Using the dynamo framework, they:
- Constructed continuous vector fields from RNA velocity data
- Performed trajectory simulations in high-dimensional space (30+ dimensions)
- Applied transition path analysis to identify mean pathways
Standard 2D UMAP visualizations of untreated MCF10A cells show two stable fixed points but one represented actively proliferating cells. This is biologically impossible, as proliferating cells should show circular dynamics and not convergent flows. When projected to 2D from a 3D cylindrical vector field, these dynamics were lost, creating artificial convergent regions.
They found:
-
G1/S Path: Cells arrest at the G1/S checkpoint, then undergo EMT. This was dominant, ~90-92% of trajectories.
-
G2/M Path: Cells arrest at the G2/M checkpoint, then undergo EMT. About ~8-10% of trajectories. What I found cool was the fact that gex shits from G2/M to S-phase-like to G1/S-like during EMT.

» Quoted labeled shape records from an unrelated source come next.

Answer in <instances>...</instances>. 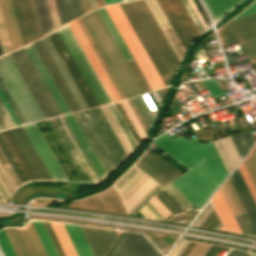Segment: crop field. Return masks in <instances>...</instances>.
Masks as SVG:
<instances>
[{
  "instance_id": "crop-field-46",
  "label": "crop field",
  "mask_w": 256,
  "mask_h": 256,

Note: Low TGF-β MCF10A: Both paths present (~92% G1/S, ~8% G2/M); High TGF-β MCF10A: Only G1/S path detected; A549 cells: Both paths present (~60% G1/S, ~40% G2/M).
Both paths converge to a similar final state, G1/S-like mesenchymal cell, but take different routes to get there. Really interesting paper, it tackles the open question in EMT of proceeding through one/two paths as well as the discrepancies in dimensionality reduction.
Questions
- The cell cycle coordinate pipeline assumes a cylindrical manifold geometry. Would this hold universally for other types of cells/gex data? In the case that it’s not, would explicit cell cycle descriptions be needed?
- Is determining what molecular mechanisms constitute which EMT path a cell takes a goal of the paper?
- I’m curious about the temporal dynamics of the pathways; the G2/M path involves mitotic skipping, so would this take longer to complete EMT?
- Could mathematical modeling predict pathway ratios based on cellular parameters or environmental conditions? so the opposite of what dynamo does?